From the regular stream of news articles such as this one, we are increasingly reminded that errors are made in prosecutions. The stories from the Innocence Project should be enough to give us all pause.
There is a growing discomfort with the death penalty in America and it crosses all political lines. Capital Punishment is an issue where the labels have most assuredly lost what little value they might have ever had.
Sadly, in a rush to multiply executions in what seems to be some misguided effort to lower the crime rate, (unsupported by the statistics concerning whether capital punishment has had any effect in lowering crime), both Democrats and Republicans seem to be "out-toughing" one another on this issue these days.
Ironically, some contemporary "liberals" who oppose the death penalty fail to see the extraordinary duplicity in their approach.

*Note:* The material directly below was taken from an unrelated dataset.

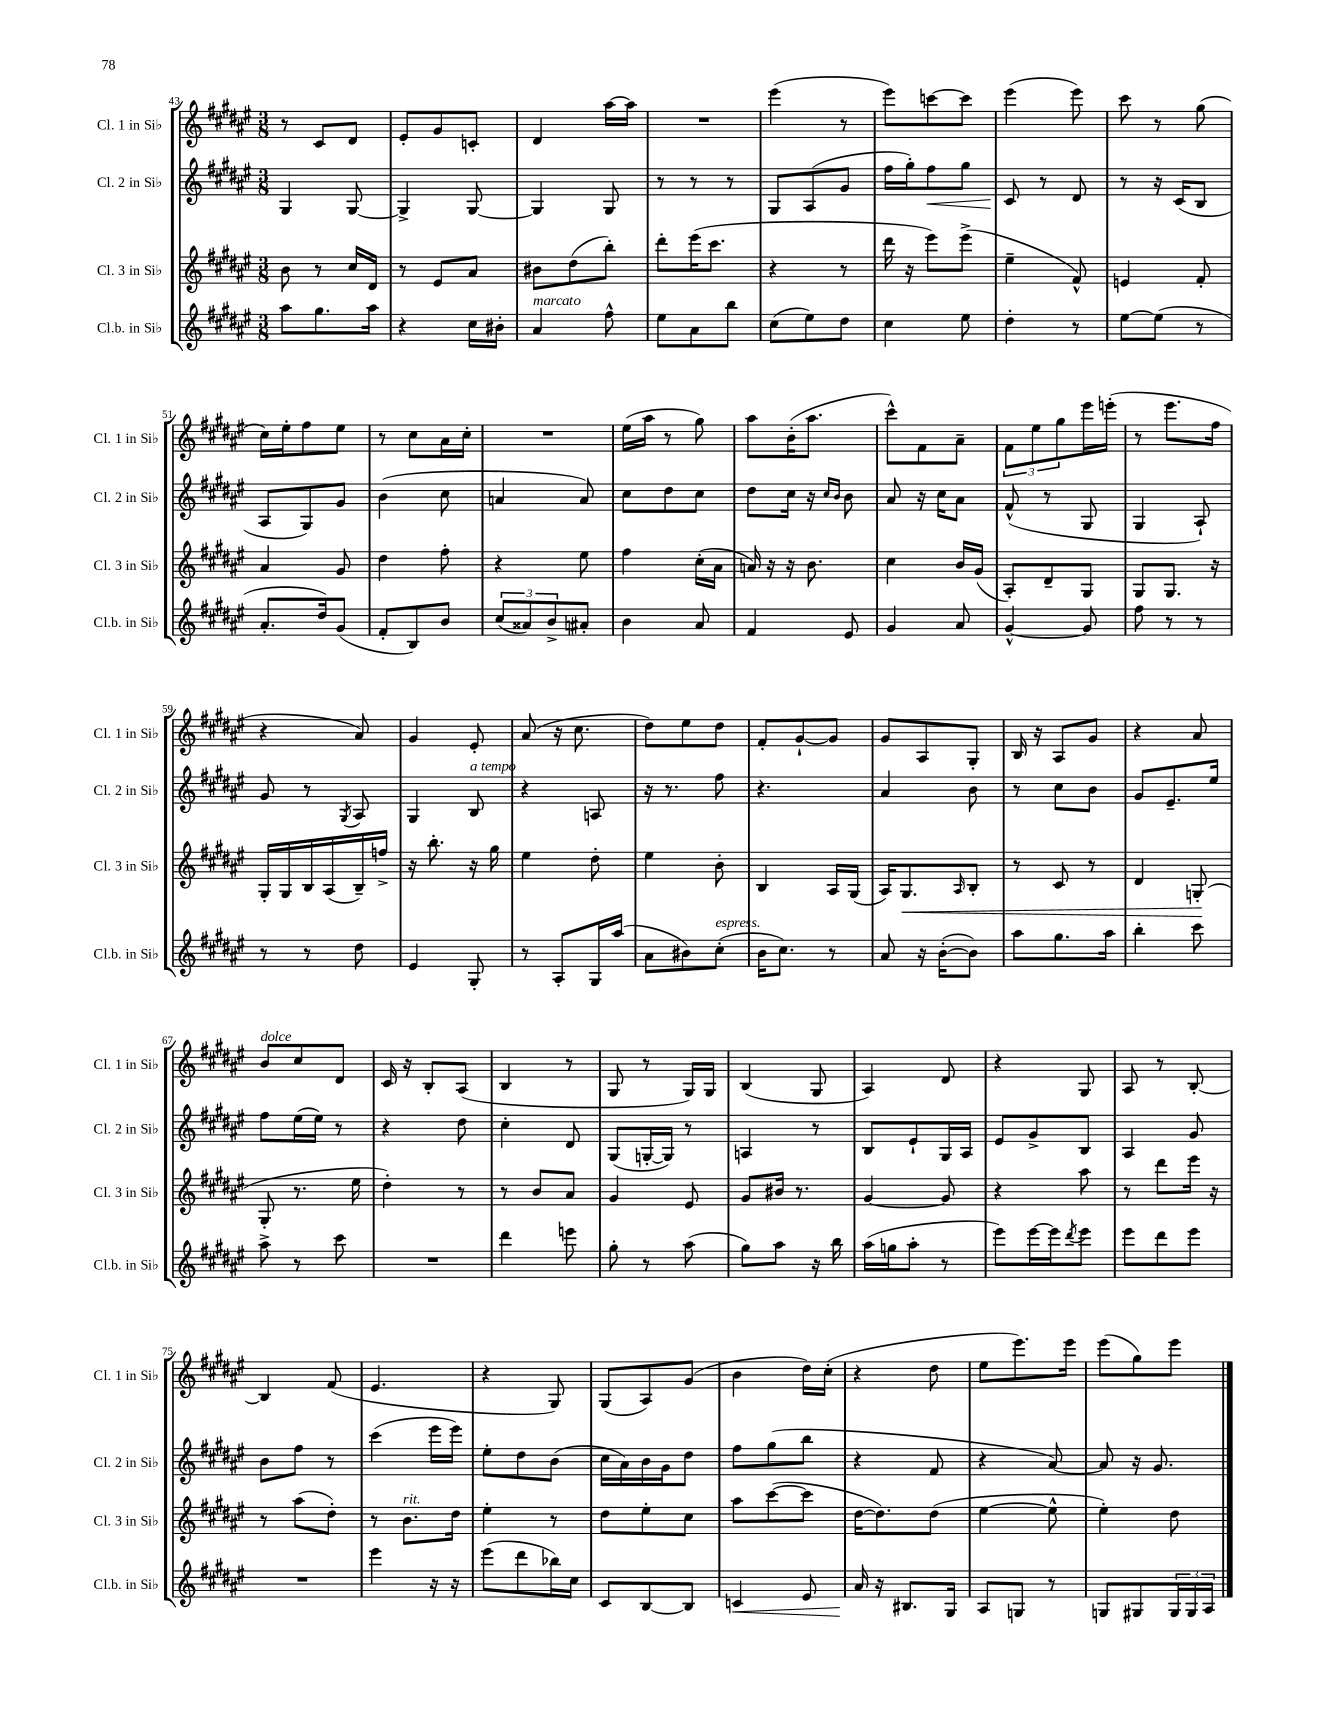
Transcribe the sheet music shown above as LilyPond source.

They should listen to their own arguments in their opposition and reconsider their position on the issue of abortion.
Some, like the Reverend Jesse Jackson, know the complete hypocrisy of their approach. He was formerly an ardent opponent of abortion, until his political ambitions blinded him to the cry of the ones whom Mother Teresa called the "poorest of the poor", children in the womb.
Then there are the conservatives who suffer from what I call their "compassion confusion." They oppose the execution in the womb but support execution outside of it. On their right flank are their newfound friends, some libertarians who support both kinds of execution. Not all libertarians do.
Even some of my well-intended Christian friends, especially my Catholic brethren, who correctly and compassionately oppose both, fail to make the vital distinction as to the foundation of the opposition of Catholic teaching to killing the pre-born - and executing capital offenders.
The article in the Globe pointed me to an organization I will be researching and writing about in the future. It is called Conservatives Concerned about the death penalty. It is time for a National discussion of the death penalty for many reasons. Richard Viguerie is right.